Certainly Paterno fits that description. Like Stagg, however, Paterno embodies the purer aspects of the sport -- recruiting fairly, winning gracefully and graduating his players timely. His philosophy, which he labeled "the Grand Experiment" emphasized education first and athletics second.

As Paterno himself put it, he sought "to re-create at this more-or-less ordinary state university, for these kids of more-or-less ordinary farm and working-class family backgrounds, something like the excitement that made most days at Brown University wonderful for me -- the books, the bull sessions, the sense of wonder and anticipation, all that and football, too." Similarly, he urged faculties and administrations to regain control of the game from boosters and profiteers who overemphasized football at the expense of university life.

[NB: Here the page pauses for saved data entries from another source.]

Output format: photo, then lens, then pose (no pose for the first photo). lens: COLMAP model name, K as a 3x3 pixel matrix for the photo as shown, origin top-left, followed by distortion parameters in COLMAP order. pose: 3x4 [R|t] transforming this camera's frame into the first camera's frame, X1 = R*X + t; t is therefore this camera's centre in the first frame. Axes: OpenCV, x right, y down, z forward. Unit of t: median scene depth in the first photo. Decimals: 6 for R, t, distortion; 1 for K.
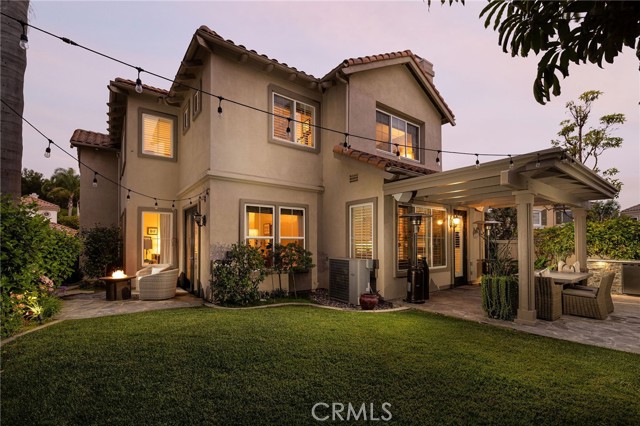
lens RADIAL K [[272.1, 0, 319.0], [0, 272.1, 237.4], [0, 0, 1]] dist [0.000263, 0.000056]
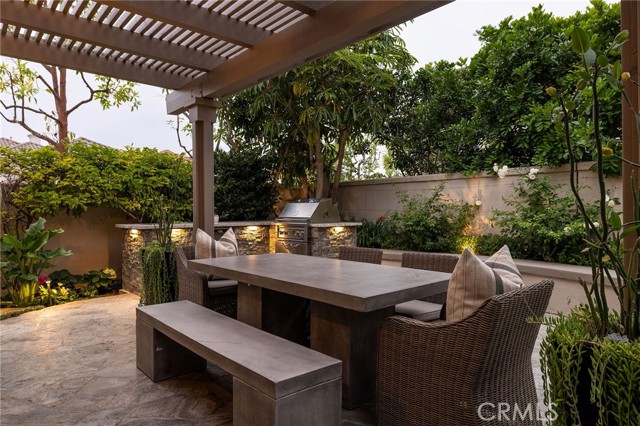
lens RADIAL K [[423.5, 0, 320.0], [0, 423.5, 213.0], [0, 0, 1]] dist [-0.004693, -0.000699]
pose [[-0.079140, -0.006281, 0.996844, 0.236666], [-0.015797, 0.999862, 0.005046, 0.048863], [-0.996738, -0.015348, -0.079228, 0.722771]]
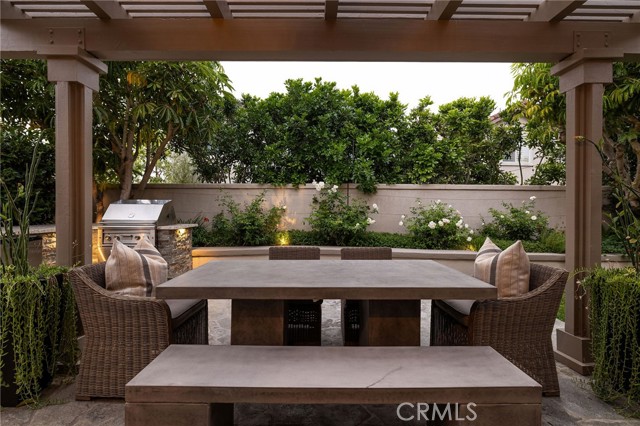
lens RADIAL K [[304.4, 0, 320.0], [0, 304.4, 213.0], [0, 0, 1]] dist [-0.001024, -0.000275]
pose [[-0.810208, -0.005635, 0.586116, 0.456594], [-0.014002, 0.999854, -0.009743, 0.050554], [-0.585975, -0.016101, -0.810169, 0.924596]]
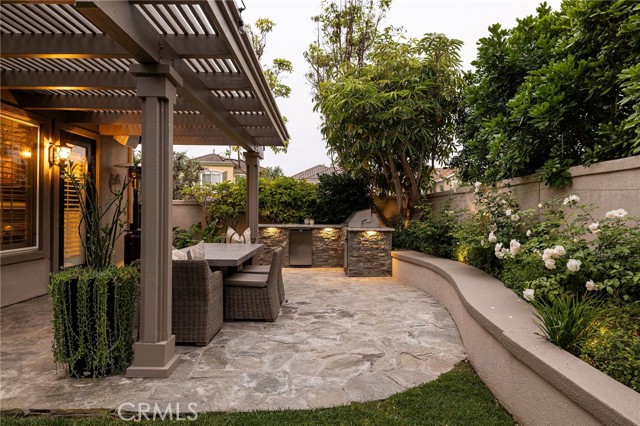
lens RADIAL K [[360.1, 0, 320.0], [0, 360.1, 213.0], [0, 0, 1]] dist [0.004290, 0.000683]
pose [[0.587553, 0.001303, 0.809184, 0.255027], [-0.021926, 0.999657, 0.014311, 0.026985], [-0.808888, -0.026150, 0.587380, 0.254715]]
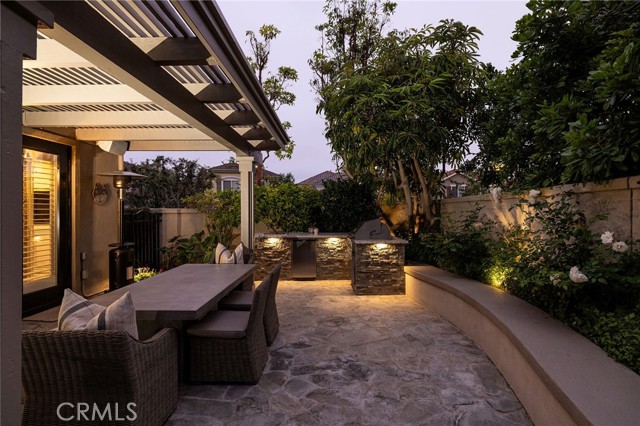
lens RADIAL K [[304.4, 0, 320.0], [0, 304.4, 213.0], [0, 0, 1]] dist [-0.001024, -0.000275]
pose [[0.608848, -0.007884, 0.793248, 0.418201], [-0.011342, 0.999762, 0.018642, 0.005453], [-0.793206, -0.020347, 0.608614, 0.362285]]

"Penn State held up to student-athletes the idea of the ancient Greeks and the salient qualities this ideal encompassed," writes O'Brien, who emphasizes Paterno's early training under the Jesuits at Brooklyn Prep, where he read the Aeneid in Latin. Paterno himself cites Virgil as one of the most important influences on his thinking: "The best man, the best team, isn't automatically entitled to win" he wrote in his autobiography, Paterno: By the Book, published in 1989. "The winds of fate can turn you around, run you aground, sink you, and sometimes you can't do a thing about it. You can commit yourself to accomplishing a goal, doing something good, winning a game. Just to make that commitment to something you believe in is winning -- even if you lose the game."

Paterno's "Grand Experiment" works: 78 percent of Penn State student-athletes graduate, a rate that is 20 percent higher than those at peer institutions, according to the National Collegiate Athletic Association. Football players graduate at a rate of 76 percent, compared with 48 percent (on average) at other Division I-A schools.